Exo

Exo is a curiosity-driven exploration of generative AI tools, taking the form of an opening sequence for a hypothetical documentary. The subject was the visual territory where mineral formations and arthropod exoskeletons meet — surfaces that are dense, layered, and structurally complex in ways that conventional production rarely reaches.

 

Mineral matter was the starting subject — a visual world with its own internal logic: the opacity-to-translucency gradients, the intricate geometry, the particular way light refracts through them. From that study came a second insight: to inhabit this world with visually stunning creatures, the arthropods.


 

At a distance, an exoskeleton reads as an organic form — curved, continuous, alive. Up close, it's something else entirely: rigid, segmented, assembled from interlocking pieces with a precision that looks more engineered than grown.

Both realms are built from hard pieces fitted together, both surfaces interact with light through their material architecture, and the distance you need to tell them apart keeps getting smaller the more carefully you observe.

 

The mineral palette was fixed early: stones chosen for the specific way their interiors catch light. Several arthropod species followed, selected against those same criteria. From there, the process moved fluidly between premise and iteration—some directions were deliberate, while others surfaced unexpectedly.

Gen AI doesn't replace creative direction; it scales it. And that scaling fundamentally changes how work is done.

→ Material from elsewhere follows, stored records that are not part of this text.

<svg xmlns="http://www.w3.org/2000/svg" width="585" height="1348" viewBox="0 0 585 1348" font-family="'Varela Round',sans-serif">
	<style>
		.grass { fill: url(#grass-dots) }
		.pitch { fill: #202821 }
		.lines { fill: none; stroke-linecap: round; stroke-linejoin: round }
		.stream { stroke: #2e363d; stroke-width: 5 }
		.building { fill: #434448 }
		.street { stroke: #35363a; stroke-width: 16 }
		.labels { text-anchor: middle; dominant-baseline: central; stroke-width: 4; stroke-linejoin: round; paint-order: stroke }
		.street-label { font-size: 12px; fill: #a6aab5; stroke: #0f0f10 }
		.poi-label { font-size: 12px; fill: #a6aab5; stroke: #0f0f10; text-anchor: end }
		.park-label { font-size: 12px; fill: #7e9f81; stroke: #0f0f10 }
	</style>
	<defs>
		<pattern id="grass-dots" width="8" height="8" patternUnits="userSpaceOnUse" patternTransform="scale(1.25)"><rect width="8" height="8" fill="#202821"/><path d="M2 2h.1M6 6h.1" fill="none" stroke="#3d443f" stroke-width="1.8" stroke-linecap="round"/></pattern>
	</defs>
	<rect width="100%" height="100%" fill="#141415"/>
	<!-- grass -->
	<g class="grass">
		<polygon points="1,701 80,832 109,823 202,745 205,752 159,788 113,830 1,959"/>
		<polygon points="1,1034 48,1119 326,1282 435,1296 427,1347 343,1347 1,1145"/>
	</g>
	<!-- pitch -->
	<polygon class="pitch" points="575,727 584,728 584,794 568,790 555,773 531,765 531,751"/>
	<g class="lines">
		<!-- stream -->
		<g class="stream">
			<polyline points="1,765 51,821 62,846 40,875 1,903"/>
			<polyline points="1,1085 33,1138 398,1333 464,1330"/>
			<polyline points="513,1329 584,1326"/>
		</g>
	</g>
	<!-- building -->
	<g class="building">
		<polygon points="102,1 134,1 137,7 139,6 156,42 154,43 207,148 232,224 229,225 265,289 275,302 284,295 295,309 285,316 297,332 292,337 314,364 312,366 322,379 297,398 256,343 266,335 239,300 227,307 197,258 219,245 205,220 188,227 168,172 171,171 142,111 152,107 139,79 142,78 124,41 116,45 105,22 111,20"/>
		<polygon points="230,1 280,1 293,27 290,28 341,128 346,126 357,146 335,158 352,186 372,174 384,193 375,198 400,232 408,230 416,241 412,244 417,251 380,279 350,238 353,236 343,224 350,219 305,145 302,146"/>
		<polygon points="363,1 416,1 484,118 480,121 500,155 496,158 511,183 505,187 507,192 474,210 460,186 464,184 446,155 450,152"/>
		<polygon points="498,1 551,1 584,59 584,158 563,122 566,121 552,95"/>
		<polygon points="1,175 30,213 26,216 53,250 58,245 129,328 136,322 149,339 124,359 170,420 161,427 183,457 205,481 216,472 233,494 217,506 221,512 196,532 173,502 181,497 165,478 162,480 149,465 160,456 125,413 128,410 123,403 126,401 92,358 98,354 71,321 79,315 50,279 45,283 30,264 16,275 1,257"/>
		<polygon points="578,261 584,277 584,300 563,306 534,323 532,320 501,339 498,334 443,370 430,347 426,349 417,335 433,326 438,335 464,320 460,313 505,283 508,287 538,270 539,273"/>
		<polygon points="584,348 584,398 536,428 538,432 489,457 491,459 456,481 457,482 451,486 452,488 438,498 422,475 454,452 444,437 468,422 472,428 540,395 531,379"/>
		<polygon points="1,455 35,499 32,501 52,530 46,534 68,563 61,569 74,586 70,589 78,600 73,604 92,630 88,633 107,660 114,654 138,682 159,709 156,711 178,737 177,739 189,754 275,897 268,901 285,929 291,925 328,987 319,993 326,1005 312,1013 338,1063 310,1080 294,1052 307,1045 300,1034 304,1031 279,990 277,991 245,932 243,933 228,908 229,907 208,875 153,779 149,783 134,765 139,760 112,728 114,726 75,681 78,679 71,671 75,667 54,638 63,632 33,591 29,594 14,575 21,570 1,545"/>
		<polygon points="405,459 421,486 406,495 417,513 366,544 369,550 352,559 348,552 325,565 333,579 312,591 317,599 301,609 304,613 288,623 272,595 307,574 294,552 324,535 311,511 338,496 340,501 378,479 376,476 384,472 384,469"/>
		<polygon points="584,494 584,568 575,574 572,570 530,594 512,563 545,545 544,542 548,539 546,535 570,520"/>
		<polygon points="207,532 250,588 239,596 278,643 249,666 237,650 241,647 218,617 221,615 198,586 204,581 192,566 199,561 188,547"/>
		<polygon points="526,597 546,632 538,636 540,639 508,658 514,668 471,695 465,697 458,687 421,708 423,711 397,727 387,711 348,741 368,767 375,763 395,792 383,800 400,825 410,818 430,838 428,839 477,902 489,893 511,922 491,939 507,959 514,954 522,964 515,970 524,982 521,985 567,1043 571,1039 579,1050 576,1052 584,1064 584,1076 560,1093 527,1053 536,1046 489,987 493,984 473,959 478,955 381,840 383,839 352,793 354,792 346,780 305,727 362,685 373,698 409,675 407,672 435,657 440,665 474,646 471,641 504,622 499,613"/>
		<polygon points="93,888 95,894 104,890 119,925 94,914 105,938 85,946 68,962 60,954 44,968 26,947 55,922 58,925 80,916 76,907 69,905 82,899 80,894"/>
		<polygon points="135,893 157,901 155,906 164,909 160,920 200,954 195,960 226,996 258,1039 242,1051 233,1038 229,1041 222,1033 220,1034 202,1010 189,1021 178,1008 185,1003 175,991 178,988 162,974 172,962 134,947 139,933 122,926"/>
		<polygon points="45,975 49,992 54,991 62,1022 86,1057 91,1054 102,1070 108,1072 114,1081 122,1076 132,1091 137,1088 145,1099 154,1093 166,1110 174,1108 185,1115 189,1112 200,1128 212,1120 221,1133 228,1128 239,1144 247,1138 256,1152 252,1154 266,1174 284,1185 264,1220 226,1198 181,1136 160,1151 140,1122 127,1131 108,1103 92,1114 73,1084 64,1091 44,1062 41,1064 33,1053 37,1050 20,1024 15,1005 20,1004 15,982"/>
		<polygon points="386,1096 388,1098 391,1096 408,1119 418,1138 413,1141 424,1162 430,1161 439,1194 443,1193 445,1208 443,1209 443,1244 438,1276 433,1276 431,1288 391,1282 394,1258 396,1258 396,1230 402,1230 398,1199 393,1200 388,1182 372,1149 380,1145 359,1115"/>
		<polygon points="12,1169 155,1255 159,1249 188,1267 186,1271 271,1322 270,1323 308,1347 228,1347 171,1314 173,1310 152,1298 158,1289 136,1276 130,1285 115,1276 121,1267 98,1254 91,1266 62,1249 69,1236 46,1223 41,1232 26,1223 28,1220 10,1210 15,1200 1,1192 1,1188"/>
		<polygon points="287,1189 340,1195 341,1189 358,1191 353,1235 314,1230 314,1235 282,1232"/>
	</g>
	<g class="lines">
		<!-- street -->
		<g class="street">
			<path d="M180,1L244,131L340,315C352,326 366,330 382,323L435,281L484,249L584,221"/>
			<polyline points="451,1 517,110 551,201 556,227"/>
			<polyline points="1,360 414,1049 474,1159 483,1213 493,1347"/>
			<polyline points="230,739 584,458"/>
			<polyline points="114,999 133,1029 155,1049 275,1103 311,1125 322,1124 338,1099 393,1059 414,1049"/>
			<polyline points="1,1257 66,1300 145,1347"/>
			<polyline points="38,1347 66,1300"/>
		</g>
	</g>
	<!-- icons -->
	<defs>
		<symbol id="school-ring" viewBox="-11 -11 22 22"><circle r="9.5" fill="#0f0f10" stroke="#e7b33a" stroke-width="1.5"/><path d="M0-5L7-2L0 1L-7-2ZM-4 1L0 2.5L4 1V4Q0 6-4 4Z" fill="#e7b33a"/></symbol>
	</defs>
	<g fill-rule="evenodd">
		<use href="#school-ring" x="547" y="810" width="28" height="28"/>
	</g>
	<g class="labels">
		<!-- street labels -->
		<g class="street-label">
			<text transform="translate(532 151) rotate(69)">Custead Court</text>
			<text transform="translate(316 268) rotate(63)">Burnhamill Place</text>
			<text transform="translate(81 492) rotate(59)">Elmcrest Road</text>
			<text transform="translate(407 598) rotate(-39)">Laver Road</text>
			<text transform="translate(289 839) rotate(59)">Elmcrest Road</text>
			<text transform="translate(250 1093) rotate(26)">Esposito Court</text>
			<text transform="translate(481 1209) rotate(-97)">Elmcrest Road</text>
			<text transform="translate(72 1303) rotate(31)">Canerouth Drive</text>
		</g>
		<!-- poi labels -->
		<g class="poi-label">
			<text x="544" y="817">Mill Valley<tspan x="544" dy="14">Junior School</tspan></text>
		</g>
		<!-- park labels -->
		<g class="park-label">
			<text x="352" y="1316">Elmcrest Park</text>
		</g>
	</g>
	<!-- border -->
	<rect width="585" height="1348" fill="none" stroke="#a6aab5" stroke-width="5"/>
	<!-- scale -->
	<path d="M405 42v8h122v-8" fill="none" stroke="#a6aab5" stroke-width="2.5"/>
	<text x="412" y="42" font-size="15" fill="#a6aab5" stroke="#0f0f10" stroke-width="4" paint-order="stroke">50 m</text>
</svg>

A single direction generates a hundred frames. A color choice branches into dozens of variations. A sonic idea produces thirty tracks before the right one emerges. This volume demands a new kind of creative mastery: not the ability to materialize a vision from scratch, but the ability to build that vision while navigating branches of possibilities.

For now, the generative process lacks the rigid control of a choreographed production—and that is exactly why it’s compelling. The real trade-off isn’t between intention and chaos; it’s between knowing exactly what you’ll get and staying open to something better that arrives uninvited.